I own the Stage 100 and have spent a lot of time playing with the Club 40 and Stage 60, I cannot think of a possible reason that I would want to own a Marshall over these amps. They can definately comp the signature Marshall "bees-in-a-tin-can" sound if that's what you want, but if you back off the gain and treble to reasonable levels it sounds great and seems to cut through a mix quite well. I'm running my Stage 100 through a Mesa OS 412, using a PRS Standard 24 (Dimarzio De-Activator neck and bridge) and MXR GT-OD in front, not quite as "djenty" as it would be if you subbed the Blackstar for a 6505 or the likes, but it strikes a good balance between modern metal and a more traditional crunch tone.


----------



## troyguitar (Nov 20, 2011)

The MA series is the worst sounding Marshall I've ever heard, counting the MG series.


----------



## Angus Clark (Nov 20, 2011)

troyguitar said:


> The MA series is the worst sounding Marshall I've ever heard, counting the MG series.

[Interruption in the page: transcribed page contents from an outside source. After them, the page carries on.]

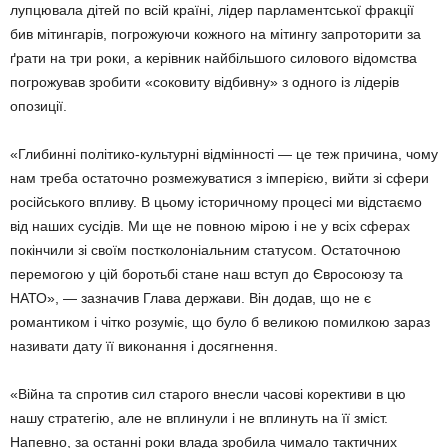
лупцювала дітей по всій країні, лідер парламентської фракції
бив мітингарів, погрожуючи кожного на мітингу запроторити за
ґрати на три роки, а керівник найбільшого силового відомства
погрожував зробити «соковиту відбивну» з одного із лідерів
опозиції.
«Глибинні політико-культурні відмінності — це теж причина, чому
нам треба остаточно розмежуватися з імперією, вийти зі сфери
російського впливу. В цьому історичному процесі ми відстаємо
від наших сусідів. Ми ще не повною мірою і не у всіх сферах
покінчили зі своїм постколоніальним статусом. Остаточною
перемогою у цій боротьбі стане наш вступ до Євросоюзу та
НАТО», — зазначив Глава держави. Він додав, що не є
романтиком і чітко розуміє, що було б великою помилкою зараз
називати дату її виконання і досягнення.
«Війна та спротив сил старого внесли часові корективи в цю
нашу стратегію, але не вплинули і не вплинуть на її зміст.
Напевно, за останні роки влада зробила чимало тактичних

Absolutely. The MA series are just horrid. I don't care what kind of music you play, the HT demolishes the MA in every way. Again, don't write off Laney. Wanting to try the Ironheart, but cannot find anywhere to do so


----------



## pantera95 (Nov 21, 2011)

Blackstar all day long. Everything points away from the marshall. 
The blackstar's tubed and extremely versitle.


----------



## Jason_Krodha (Nov 23, 2011)

I personally own a Blackstar HT-100, it gives such a wide variance of tones. I'm sure you can get any crunch, distortion, or clean you want out of a Blackstar. I've played on many Marshalls and they just don't cut it for me.


----------



## JohnBorn (Nov 23, 2011)

Between those two i would say blackstar all the way.. In the same zone, other worth looking amp are egnator amp


----------



## Key_Maker (Nov 23, 2011)

Yes, the MA series of Marshall just sucks, in that price range the Valveking (peavey) it's a bit better and the Egnater Renegade 65 just blow out of the water both with their tube mix control and just sounds better IMO.

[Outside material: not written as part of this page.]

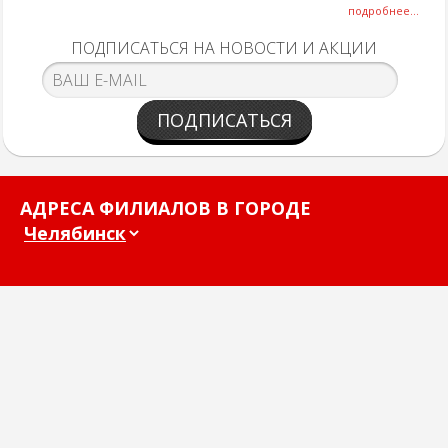
подробнее...
ПОДПИСАТЬСЯ НА НОВОСТИ И АКЦИИ
ПОДПИСАТЬСЯ
АДРЕСА ФИЛИАЛОВ В ГОРОДЕ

I recorded some demos of it:


Clean:

http://dl.dropbox.com/u/1057412/Egnater/...%20C-1.mp3
http://dl.dropbox.com/u/1057412/Egnater/...%20C-1.mp3

Crunch:

http://dl.dropbox.com/u/1057412/Egnater/...%20C-1.mp3
http://dl.dropbox.com/u/1057412/Egnater/...%20C-1.mp3

Distortion:

http://dl.dropbox.com/u/1057412/Egnater/...Custom.mp3
http://dl.dropbox.com/u/1057412/Egnater/...Custom.mp3

Audix i5 and CAD GXL2200 direct to M-Audio Mobile Pre. Guitar are Schecter C-1 FR Custom (Custom-Custom/59) and my HandMade guitar with 85X.


----------



## robotsatemygma (Nov 23, 2011)

Yea I've tried the MA series in a store... I really wasn't a fan. You get the crunch but it was just... lifeless and sterile in tone. The cleans were decent though. I'd really like to give the MA series a legit try through an 1960, overdrive, and better tubes to get a full can I use it opinion. But I'm just not sure it's even worth trying. The Anderton blokes seem to have gotten some decent tones out of a MA combo with a Vox Satchuater Overdrive. Which was the whole reason I even decided to try the MA series. 

I was about to pull the trigger on a Blackstar Club 40... fit the bill perfectly. But I opted for my Orange DT30 instead cause I got it for a steal! Fits the bill better. 

Try Orange since you're in England. Can't go wrong.


----------



## e7lek (Nov 24, 2011)

yeah thinking of the orange th30, gna decide tomorow between the th30, blackstar 100 (have to buy it blind, no where to test around where i live) and finally the laney ironheart is coming in tomorow


----------



## kayhen (Nov 25, 2011)

e7lek said:


> yeah thinking of the orange th30, gna decide tomorow between the th30, blackstar 100 (have to buy it blind, no where to test around where i live) and finally the laney ironheart is coming in tomorow



the blackstar is a great amp


----------